Mrs. Milton Williams was the teacher that year and she had a Christmas tree. I looked forward to it for days. We were to get a treat and Santa was to be there. I had never seen him, just his picture in the Comfort Magazine. The Christmas tree was beautiful with its strands of popcorn decorations. After Santa gave out all the gifts he came over to where I was sitting by my little brother, and asked him to dance. He just jumped up and started dancing and I thought he was braver than I was. After the party was over a large boy told me that, that wasn't Santa Clause that it was just Chester Nolen.

Miss Stella Hall from Patrick County taught the year I was six and I got a prize for going to school every day. She had an Easter Egg hunt. We all got out in the road and marched up to Mr. Joe Williams' house and stood in line while the eggs were being hidden. When the bell rang we all marched back down to the school house and started hunting the eggs.

I thought Arithmetic was so hard. Everyone called the zero, "ought," a mistaken form for naught. One day when I was adding four and ought I put five for the answer. My sister told me it was wrong, that the ought wasn't anything, but it looked like something to me. I got an Arithmetic book for the first time when I was in the third grade. It had all the multiplication tables in the back and I memorized them all.

We didn't have any library books to enjoy. I would look at and read a little in those interesting Fryer's Lower and Fryer's Higher Geography books that belonged to my older brothers and sisters. They had a set of large relief maps of every continent showing all the largest rivers of the earth, a set showing all the highest mountains, and best of all, a set showing animals of the earth with the names of the animals under their pictures.

Mr. Henry Lawrence was the last teacher at the school. He would stand us all up at the front of the room for a singing class and teach us how to clap our hands a certain way. He always had a big box of stick candy on his desk to give us at Christmas time.

The three recesses a day are the best remembered of the school day. We didn't have any play ground equipment but some of the mothers were very skilled at making balls. They would wrap one-half inch wide strips of cloth around a tight wad of paper until they got it to a desired size, and then stitch all over it with strong thread. We would play ante-over with them. We would choose up sides and one side would get on one side of the school house and the others on the other side. A large boy would throw the ball over the school house and holler "ante-over." If anyone on the other side caught the ball they would all run over to our side and we would all run over to their side. Anyone they hit with the ball had to stay on their side.

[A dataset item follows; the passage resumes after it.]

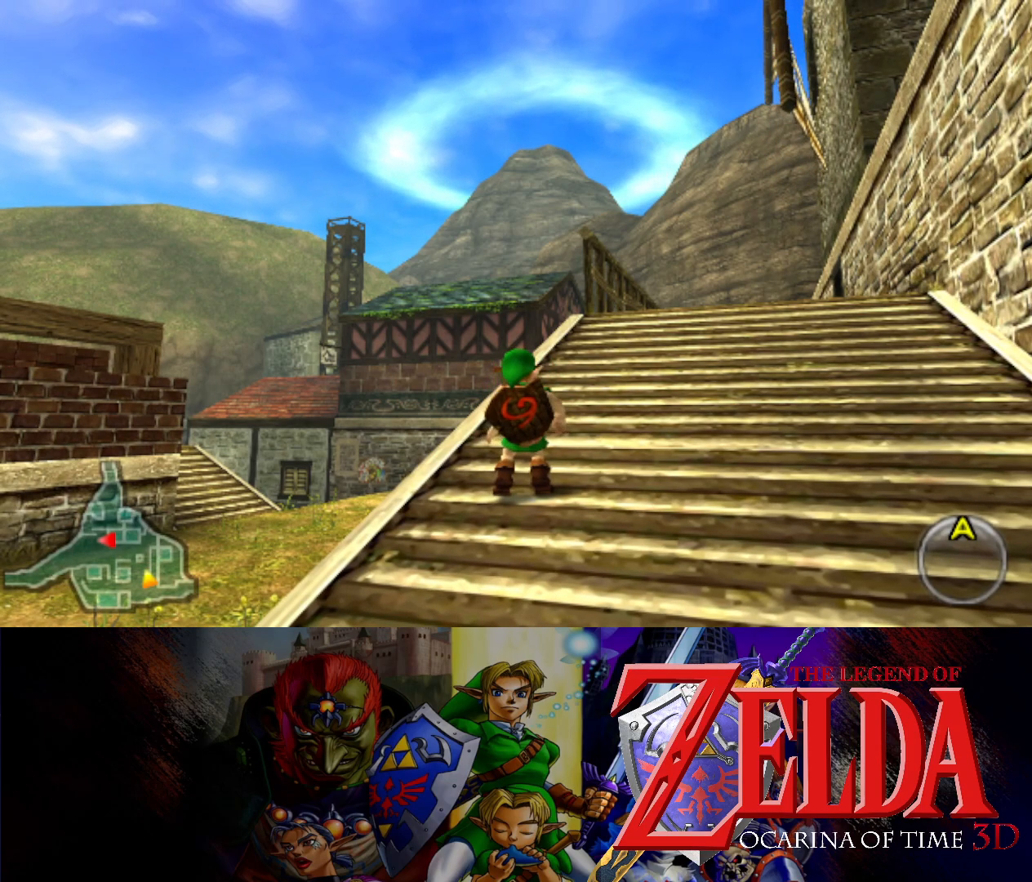
Gameplay with a controller (Xbox layout); each line is a JSON object with the inputs held at the frame after it. "events" lists button and stick changes between this image and that frame as [ms after this image, input, new state], when the widget could be followed in between. Not read: L2 R2 right_stick.
{"buttons": [], "left_stick": "up", "events": [[383, "left_stick", "up"]]}
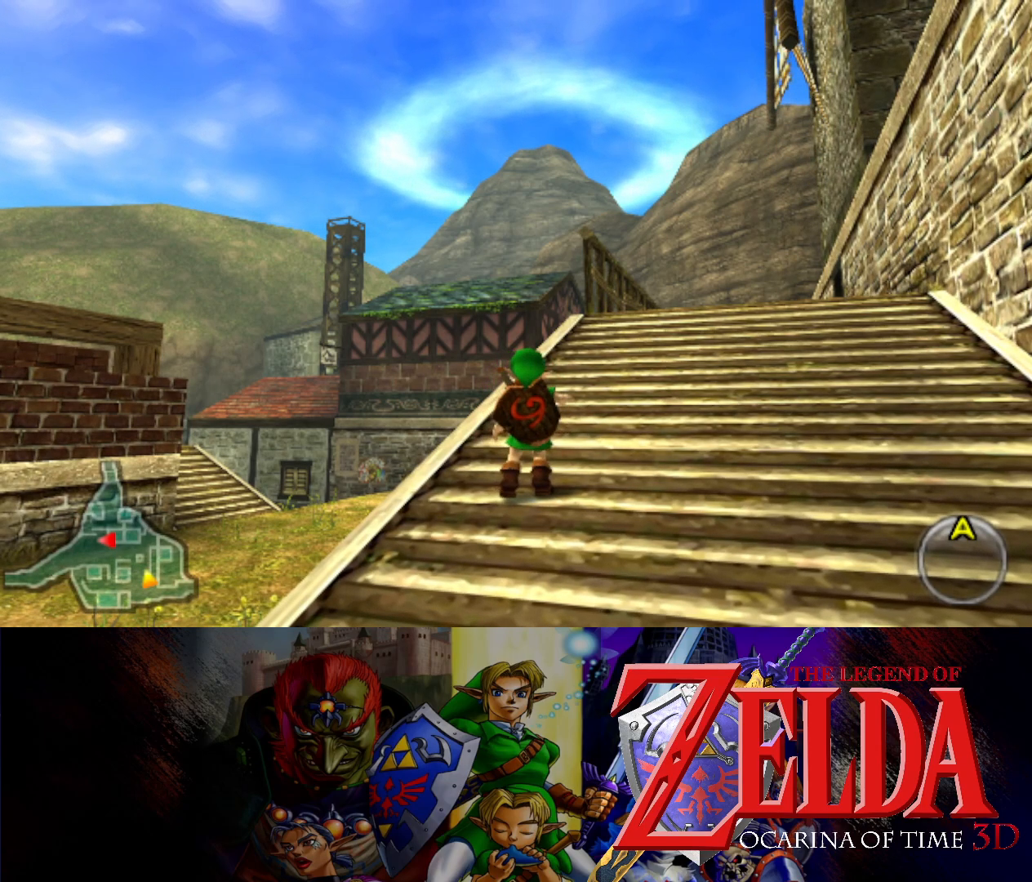
{"buttons": [], "left_stick": "up", "events": []}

Stealing Eggs was another popular game. If you got caught going to steal eggs on the other side they would put you in the "soup-pot." They only way you could get out was when someone on your side got through to the eggs and took you instead of taking an egg back.

Fox In The Morning was fun to play. One pupil would agree to be the fox and the rest of us were the geese. If the fox caught us when we were running from one base line to the other, we had to be a fox and help catch the rest of the geese.

Sometimes we would play Stealing Bases, Pretty Girl Station, Rotten Egg, Poison Circle, London Bridge and Grandma Hippy-toes. On real cold days we would play Thimble, Puss In The Corner, and Blind Man's Bluff in the school house.

We little girls liked to make brush brooms, sweep off the ground and make play-houses or walk in the woods and pick mountain tea berries.

The school closed in 1923. Pupils went to Pine Creek, New Haven, Mount Ruffner and Floyd schools.

In November 1926 the Floyd County School Board sold the school house and lot to George Evans for fifty dollars. The building was demolished when the new road was constructed.